The way to check is to use either ldd (on Unix) or otool -L (on Mac) to check what external libraries _galsim.so is linking to:

$ otool -L /Users/Mike/anaconda3/lib/python3.6/site-packages/galsim/_galsim.cpython-36m-darwin.so
/Users/Mike/anaconda3/lib/python3.6/site-packages/galsim/_galsim.cpython-36m-darwin.so:
	/sw/lib/libgalsim.2.0.dylib (compatibility version 2.0.0, current version 2.0.0)
	/sw/lib/libfftw3.3.dylib (compatibility version 7.0.0, current version 7.2.0)
	@rpath/libstdc++.6.dylib (compatibility version 7.0.0, current version 7.19.0)
	/usr/lib/libSystem.B.dylib (compatibility version 1.0.0, current version 1213.0.0)
	/Users/Mike/anaconda3/lib/libgcc_s.1.dylib (compatibility version 1.0.0, current version 1.0.0)

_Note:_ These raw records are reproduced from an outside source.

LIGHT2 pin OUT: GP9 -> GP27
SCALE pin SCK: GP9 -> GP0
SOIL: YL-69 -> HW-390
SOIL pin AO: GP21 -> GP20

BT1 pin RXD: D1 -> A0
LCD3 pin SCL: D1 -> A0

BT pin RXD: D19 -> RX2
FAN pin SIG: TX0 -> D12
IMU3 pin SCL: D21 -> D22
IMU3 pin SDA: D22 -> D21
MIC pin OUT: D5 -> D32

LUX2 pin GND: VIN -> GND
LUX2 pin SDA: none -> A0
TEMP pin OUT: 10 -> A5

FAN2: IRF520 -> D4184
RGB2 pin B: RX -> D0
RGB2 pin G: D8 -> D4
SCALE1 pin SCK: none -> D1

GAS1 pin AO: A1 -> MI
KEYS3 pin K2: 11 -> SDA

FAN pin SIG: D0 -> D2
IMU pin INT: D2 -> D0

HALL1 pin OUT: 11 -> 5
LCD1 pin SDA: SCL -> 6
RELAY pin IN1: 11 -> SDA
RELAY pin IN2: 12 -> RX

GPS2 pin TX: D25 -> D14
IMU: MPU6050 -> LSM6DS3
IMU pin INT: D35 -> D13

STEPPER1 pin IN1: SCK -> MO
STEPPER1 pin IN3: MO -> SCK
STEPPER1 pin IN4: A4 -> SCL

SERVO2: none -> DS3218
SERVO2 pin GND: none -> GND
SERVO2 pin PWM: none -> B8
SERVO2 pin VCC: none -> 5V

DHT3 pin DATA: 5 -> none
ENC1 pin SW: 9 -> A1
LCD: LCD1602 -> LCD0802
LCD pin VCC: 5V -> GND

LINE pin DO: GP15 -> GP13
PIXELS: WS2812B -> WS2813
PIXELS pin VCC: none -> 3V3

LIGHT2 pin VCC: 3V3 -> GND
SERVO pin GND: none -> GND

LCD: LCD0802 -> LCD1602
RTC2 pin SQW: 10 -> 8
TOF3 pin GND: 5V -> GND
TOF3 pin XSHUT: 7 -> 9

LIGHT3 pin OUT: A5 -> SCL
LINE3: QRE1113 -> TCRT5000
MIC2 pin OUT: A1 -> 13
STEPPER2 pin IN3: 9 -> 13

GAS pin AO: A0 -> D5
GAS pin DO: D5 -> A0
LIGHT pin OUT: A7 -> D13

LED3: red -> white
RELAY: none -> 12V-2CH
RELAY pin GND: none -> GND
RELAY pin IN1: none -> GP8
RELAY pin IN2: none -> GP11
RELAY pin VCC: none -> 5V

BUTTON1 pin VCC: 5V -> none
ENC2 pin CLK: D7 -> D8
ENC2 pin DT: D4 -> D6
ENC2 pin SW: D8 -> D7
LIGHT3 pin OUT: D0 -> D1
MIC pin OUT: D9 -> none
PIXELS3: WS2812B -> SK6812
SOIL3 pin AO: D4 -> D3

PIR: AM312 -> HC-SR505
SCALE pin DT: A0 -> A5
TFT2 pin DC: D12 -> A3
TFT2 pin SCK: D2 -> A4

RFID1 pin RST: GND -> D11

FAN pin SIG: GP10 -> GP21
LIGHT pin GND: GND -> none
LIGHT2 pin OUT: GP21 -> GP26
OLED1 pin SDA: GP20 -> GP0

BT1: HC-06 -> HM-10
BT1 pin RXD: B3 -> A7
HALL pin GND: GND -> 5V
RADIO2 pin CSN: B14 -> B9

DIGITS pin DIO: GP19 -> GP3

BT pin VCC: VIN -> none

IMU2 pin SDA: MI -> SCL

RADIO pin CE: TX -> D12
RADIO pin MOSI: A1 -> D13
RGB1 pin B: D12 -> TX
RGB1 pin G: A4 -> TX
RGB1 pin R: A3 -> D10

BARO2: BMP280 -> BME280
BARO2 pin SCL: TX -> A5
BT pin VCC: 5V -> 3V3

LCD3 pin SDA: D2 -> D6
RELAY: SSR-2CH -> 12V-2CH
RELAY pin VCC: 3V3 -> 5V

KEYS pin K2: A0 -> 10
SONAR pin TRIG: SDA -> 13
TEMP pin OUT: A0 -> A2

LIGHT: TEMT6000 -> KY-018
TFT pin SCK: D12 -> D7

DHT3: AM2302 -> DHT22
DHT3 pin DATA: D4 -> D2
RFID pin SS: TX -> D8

The above is an example of an erroneous build. The libgalsim line should not be there, since we now statically link all the C++ code into the _galsim.so library.

The solution is to delete the file in the above location (/Users/Mike/lib/libgalsim.2.0.dylib in the above case), remove the GalSim/build directory, and rerun python setup.py install.

If you used pip to install, it might still have linked to this wrong library. To force pip to reinstall, you can do

pip uninstall galsim  [possibly multiple times to make sure all versions are removed]
pip --no-cache-dir install galsim

That should then rebuild and hopefully link properly.

In the above example, after I removed the file /sw/lib/libgalsim.2.0.dylib, the output of otool is:

$ otool -L build/*/galsim/_galsim.cpython-36m-darwin.so 
build/lib.macosx-10.7-x86_64-3.6/galsim/_galsim.cpython-36m-darwin.so:
	/sw/lib/libfftw3.3.dylib (compatibility version 7.0.0, current version 7.2.0)
	@rpath/libstdc++.6.dylib (compatibility version 7.0.0, current version 7.19.0)
	/usr/lib/libSystem.B.dylib (compatibility version 1.0.0, current version 1213.0.0)
	/Users/Mike/anaconda3/lib/libgcc_s.1.dylib (compatibility version 1.0.0, current version 1.0.0)

Segmentation faults when running scripts using galsim

Obviously, there are many possibilities here, but so far the main reason seems to be similar to the above ImportError problem. There may be some incompatibility between the _galsim library and the back-end libgalsim library. It may be that import galsim doesn't notice the incompatibility, but when the code tries to do something that uses the back-end C++ code, there is an incompatibility and you get a segmentation fault.

The solution is the same. Delete the old, now invalid libgalsim library, and rebuild GalSim.